Caríssimos, amemo-nos uns aos outros, porque o amor vem de Deus, e todo o que ama é nascido de Deus e conhece a Deus. Aquele que não ama não conhece a Deus, porque Deus é amor. Nisto se manifestou o amor de Deus para conosco: em nos ter envia­do ao mundo o seu Filho único, para que vivamos por ele. Nisto consiste o amor: não em termos nós amado a Deus, mas em ter-nos ele amado, e enviado o seu Filho para expiar os nossos pecados. Caríssimos, se Deus assim nos amou, também nós nos devemos amar uns aos outros.Ninguém jamais viu a Deus. Se nos amarmos mutuamente, Deus permanece em nós e o seu amor em nós é perfeito (1Jo 4, 7-12).

O Evangelho inspirou a Igreja Primitiva a apresentar o único Deus como misericordioso e bondoso, lento para a ira e abundante em bondade. Eles mostraram que Ele não era cruel, nem bárbaro, nem mesquinho. Mostraram que o caminho de Deus é um caminho guiado pela razão e pelo amor, parte de uma aliança obrigatória que nos torna filhos de Deus. A fé, o modo de vida e a mensagem dos primeiros cristãos modelaram para o mundo decaído a ternura, a afeição e o carinho amoroso de Deus.
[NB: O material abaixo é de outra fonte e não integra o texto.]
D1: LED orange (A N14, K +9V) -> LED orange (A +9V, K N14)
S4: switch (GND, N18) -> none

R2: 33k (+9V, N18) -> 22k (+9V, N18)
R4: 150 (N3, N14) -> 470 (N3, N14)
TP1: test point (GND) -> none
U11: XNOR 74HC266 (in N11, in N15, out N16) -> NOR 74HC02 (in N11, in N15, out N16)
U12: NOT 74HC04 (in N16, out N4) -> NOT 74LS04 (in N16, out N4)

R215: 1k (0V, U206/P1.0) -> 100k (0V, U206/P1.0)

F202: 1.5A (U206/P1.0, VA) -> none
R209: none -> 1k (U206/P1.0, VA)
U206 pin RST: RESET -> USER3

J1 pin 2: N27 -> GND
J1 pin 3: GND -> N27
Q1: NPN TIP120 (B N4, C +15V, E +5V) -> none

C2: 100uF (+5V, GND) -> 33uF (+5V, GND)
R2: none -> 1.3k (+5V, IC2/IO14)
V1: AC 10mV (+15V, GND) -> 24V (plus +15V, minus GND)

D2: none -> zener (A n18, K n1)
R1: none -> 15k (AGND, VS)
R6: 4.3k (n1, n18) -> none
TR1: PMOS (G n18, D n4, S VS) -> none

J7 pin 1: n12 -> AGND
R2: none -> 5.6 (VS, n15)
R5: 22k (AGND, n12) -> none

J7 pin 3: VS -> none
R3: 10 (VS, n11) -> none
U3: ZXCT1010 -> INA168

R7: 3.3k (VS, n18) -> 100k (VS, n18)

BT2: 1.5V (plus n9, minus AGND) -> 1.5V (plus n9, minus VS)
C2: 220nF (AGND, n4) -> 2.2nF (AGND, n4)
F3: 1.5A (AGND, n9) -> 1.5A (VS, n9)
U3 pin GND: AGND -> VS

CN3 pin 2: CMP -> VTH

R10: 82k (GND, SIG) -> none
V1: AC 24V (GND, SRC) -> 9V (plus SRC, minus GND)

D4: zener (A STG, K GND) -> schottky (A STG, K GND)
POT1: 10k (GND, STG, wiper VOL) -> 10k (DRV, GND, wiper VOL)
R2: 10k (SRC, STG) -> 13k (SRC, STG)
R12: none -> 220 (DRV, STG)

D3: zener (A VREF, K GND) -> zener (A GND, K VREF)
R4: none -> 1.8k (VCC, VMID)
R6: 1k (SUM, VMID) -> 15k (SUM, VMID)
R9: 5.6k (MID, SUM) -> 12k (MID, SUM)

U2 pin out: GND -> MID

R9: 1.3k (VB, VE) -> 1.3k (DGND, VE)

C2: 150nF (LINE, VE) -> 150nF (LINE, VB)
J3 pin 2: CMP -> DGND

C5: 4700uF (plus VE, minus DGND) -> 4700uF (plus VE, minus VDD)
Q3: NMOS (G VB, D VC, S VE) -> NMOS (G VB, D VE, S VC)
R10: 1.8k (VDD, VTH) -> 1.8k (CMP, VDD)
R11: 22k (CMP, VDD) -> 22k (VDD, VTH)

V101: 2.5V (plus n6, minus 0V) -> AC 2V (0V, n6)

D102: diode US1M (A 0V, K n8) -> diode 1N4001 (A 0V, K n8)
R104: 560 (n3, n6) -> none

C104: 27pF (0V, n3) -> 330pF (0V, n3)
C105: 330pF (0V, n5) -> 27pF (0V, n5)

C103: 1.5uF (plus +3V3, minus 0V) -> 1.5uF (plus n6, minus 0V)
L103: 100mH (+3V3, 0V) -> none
Como aqueles que crêem, precisamos examinar nosso próprio coração. Será que fomos vítimas da tendência de criar nossos próprios deuses ou de mudar o único Deus verdadeiro para que Ele seja apenas um reflexo de nós mesmos ou de nossas próprias crenças e desejos? Compreendemos a singularidade radical de Jesus Cristo e abandonamos todas as noções contrárias aos Seus ensinamentos e revelações? Quando falamos da unicidade de Deus, também falamos de Seu amor e bondade para com todos?